A New York money manager with a long history of legal battles with the government has been charged with threatening to kill 47 U.S. officials, including the nation's top securities and commodities regulators.
Vincent McCrudden, 49, last month allegedly posted online an "execution list" naming officials, including Securities and Exchange Commission Chairman Mary Schapiro and Commodity Futures Trading Commission Chairman Gary Gensler.
Federal prosecutors said the threat came shortly after the CFTC brought an enforcement action accusing the former commodities trader and two of his companies with operating unregistered investments.
McCrudden threatened officials in emails and web postings at the SEC, CFTC, the Financial Industry Regulatory Authority and the National Futures Association, authorities said.
"Go buy a gun, and lets get to work in taking back our country from these criminals," McCrudden allegedly wrote, in a statement calling for the four regulators to be abolished. "I will be the first one to lead by example."
The arrest comes amid heightened concern for the safety of public officials after last Saturday's mass shooting of Congresswoman Gabrielle Giffords and others in Tucson, Arizona. Six people died, including federal judge John Roll.
"This is a crime of violence," Assistant U.S. Attorney Christopher Caffarone said at a Friday afternoon hearing in the federal court in Central Islip, New York.
McCrudden, looking haggard and dressed in blue jeans and a black fleece sweatshirt, was denied bail at the hearing. He did not enter a plea.
"The allegations in this complaint are incredibly frightening and intimidating to any public official," U.S. Magistrate Judge E. Thomas Boyle said at the hearing.
Boyle called the content of McCrudden's alleged emails and postings "a real threat, as far as this court is concerned."

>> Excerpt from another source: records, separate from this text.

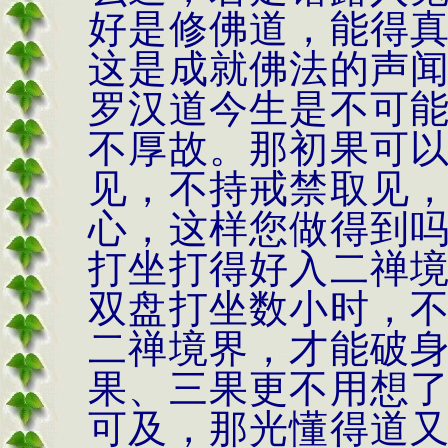
好是修佛道，能得
这是成就佛法的声
罗汉道今生是不可
不厚故。那初果可
见，不持戒禁取见
心，这样您做得到
打坐打得好入二禅
双盘打坐数小时，
二禅境界，才能破
果、三果更不用想
可及，那光懂得道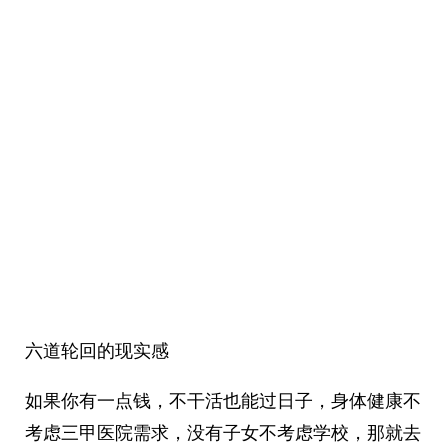
六道轮回的现实感
如果你有一点钱，不干活也能过日子，身体健康不
考虑三甲医院需求，没有子女不考虑学校，那就去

McCrudden has worked on Wall Street for more than 20 years, specializing in commodities, derivatives and foreign exchange, according to his biography on the website of his company, Alnbri Management LLC.
The government said McCrudden, of Dix Hills, New York, has been living for the last few months in Singapore.
He was arrested on Thursday at Newark-Liberty International Airport and faces counts of transmitting death threats. Each is punishable by up to five years in prison.
Bruce Barket, a lawyer for McCrudden who described himself as a long-time friend, told the judge his client was "a frustrated litigant who has a penchant for vulgarity." The lawyer also said McCrudden does not own a gun.
"He is at times ill-mannered and short-tempered and not very articulate in terms of expressing himself," Barket said in an earlier telephone interview. "But the idea that he was actually threatening somebody is ludicrous."
McCrudden was also charged in 2002 with 15 counts of felony mail fraud relating to his alleged preparation of financial statements that inflated the value of various investments, but was acquitted by a jury, court records show.